• copper;
  • electrochemistry;
  • nanoparticles;
  • palladium;
  • supported catalysts


Monodisperse bimetallic Pd–Cu nanoparticles with controllable size and composition were synthesized by a one-step multiphase ethylene glycol (EG) method. Adjusting the stoichiometric ratio of the Pd and Cu precursors afforded nanoparticles with different compositions, such as Pd85–Cu15, Pd56–Cu44, and Pd39–Cu61. The nanoparticles were separated from the solution mixture by extraction with non-polar solvents, such as n-hexane. Monodisperse bimetallic Pd–Cu nanoparticles with narrow size-distribution were obtained without the need for a size-selection process. Capping ligands that were bound to the surface of the particles were removed through heat treatment when the as-prepared nanoparticles were loaded onto a Vulcan XC-72 carbon support.

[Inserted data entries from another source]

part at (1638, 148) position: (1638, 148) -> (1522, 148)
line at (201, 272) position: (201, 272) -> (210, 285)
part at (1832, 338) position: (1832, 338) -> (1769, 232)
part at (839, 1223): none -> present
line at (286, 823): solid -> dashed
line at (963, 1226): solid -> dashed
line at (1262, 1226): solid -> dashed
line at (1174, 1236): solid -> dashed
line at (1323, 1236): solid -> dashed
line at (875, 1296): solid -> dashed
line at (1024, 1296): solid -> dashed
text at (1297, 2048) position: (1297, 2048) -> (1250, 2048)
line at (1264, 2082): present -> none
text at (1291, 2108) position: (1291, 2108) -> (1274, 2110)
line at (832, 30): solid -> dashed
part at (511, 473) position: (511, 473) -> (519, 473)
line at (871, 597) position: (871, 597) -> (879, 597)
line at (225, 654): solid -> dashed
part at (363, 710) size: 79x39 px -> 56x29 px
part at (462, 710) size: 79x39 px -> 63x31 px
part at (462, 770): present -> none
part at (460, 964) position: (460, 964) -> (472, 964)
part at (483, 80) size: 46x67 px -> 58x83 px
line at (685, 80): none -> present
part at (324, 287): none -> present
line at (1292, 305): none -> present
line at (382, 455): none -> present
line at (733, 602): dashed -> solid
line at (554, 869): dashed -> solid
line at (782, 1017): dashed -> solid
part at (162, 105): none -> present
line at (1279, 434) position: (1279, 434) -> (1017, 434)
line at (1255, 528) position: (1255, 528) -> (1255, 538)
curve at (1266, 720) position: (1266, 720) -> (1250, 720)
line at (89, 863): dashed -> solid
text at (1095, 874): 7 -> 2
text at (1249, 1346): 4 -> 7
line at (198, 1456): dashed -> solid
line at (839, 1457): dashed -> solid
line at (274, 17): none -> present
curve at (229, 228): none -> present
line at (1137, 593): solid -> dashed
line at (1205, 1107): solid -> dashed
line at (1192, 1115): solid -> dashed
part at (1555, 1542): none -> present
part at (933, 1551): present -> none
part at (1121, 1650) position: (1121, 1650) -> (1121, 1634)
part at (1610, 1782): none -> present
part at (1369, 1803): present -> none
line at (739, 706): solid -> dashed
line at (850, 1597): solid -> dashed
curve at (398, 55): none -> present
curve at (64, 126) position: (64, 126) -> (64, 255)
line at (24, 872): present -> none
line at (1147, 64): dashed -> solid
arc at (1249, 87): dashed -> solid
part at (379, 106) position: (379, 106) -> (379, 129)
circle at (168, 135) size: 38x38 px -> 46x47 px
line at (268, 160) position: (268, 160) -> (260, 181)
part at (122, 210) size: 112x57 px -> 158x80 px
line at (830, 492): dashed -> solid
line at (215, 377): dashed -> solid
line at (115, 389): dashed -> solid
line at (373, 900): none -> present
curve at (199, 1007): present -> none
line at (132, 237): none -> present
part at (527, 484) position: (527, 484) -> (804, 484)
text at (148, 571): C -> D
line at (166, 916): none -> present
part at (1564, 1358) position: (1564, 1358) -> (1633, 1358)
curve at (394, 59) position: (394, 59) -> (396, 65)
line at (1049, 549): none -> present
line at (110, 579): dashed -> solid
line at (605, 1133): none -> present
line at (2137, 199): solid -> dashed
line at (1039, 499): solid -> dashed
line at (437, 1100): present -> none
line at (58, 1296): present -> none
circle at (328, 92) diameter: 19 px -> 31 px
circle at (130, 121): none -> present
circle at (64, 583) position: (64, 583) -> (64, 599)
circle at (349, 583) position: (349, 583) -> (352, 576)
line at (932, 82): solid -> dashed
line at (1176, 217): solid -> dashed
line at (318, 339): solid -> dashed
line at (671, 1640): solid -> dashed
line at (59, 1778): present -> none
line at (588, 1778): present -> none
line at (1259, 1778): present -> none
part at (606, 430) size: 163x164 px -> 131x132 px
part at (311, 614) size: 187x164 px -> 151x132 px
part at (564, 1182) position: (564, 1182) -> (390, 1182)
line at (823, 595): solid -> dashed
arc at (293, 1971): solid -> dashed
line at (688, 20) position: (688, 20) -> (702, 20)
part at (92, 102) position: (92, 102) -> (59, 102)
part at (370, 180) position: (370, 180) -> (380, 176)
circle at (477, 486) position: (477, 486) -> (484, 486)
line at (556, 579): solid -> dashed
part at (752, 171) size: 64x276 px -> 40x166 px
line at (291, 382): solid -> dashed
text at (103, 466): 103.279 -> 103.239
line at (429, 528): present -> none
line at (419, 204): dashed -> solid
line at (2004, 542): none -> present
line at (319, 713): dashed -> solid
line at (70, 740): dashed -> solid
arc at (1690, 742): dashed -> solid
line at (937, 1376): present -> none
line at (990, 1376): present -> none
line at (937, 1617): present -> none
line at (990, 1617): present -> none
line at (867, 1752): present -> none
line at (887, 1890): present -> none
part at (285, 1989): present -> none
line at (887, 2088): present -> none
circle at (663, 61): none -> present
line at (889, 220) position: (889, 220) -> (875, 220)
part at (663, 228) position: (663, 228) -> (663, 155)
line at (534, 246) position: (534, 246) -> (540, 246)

Supported bimetallic Pd–Cu nanoparticles showed enhanced electrocatalytic activity towards methanol oxidation compared with supported Pd nanoparticles that were fabricated according to the same EG method. For a bimetallic Pd–Cu catalyst that contained 15 % Cu, the activity was even comparable to the state-of-the-art commercially available Pt/C catalysts. A STEM-HAADF study indicated that the formation of random solid-solution alloy structures in the bimetallic Pd85–Cu15/C catalysts played a key role in improving the electrochemical activity.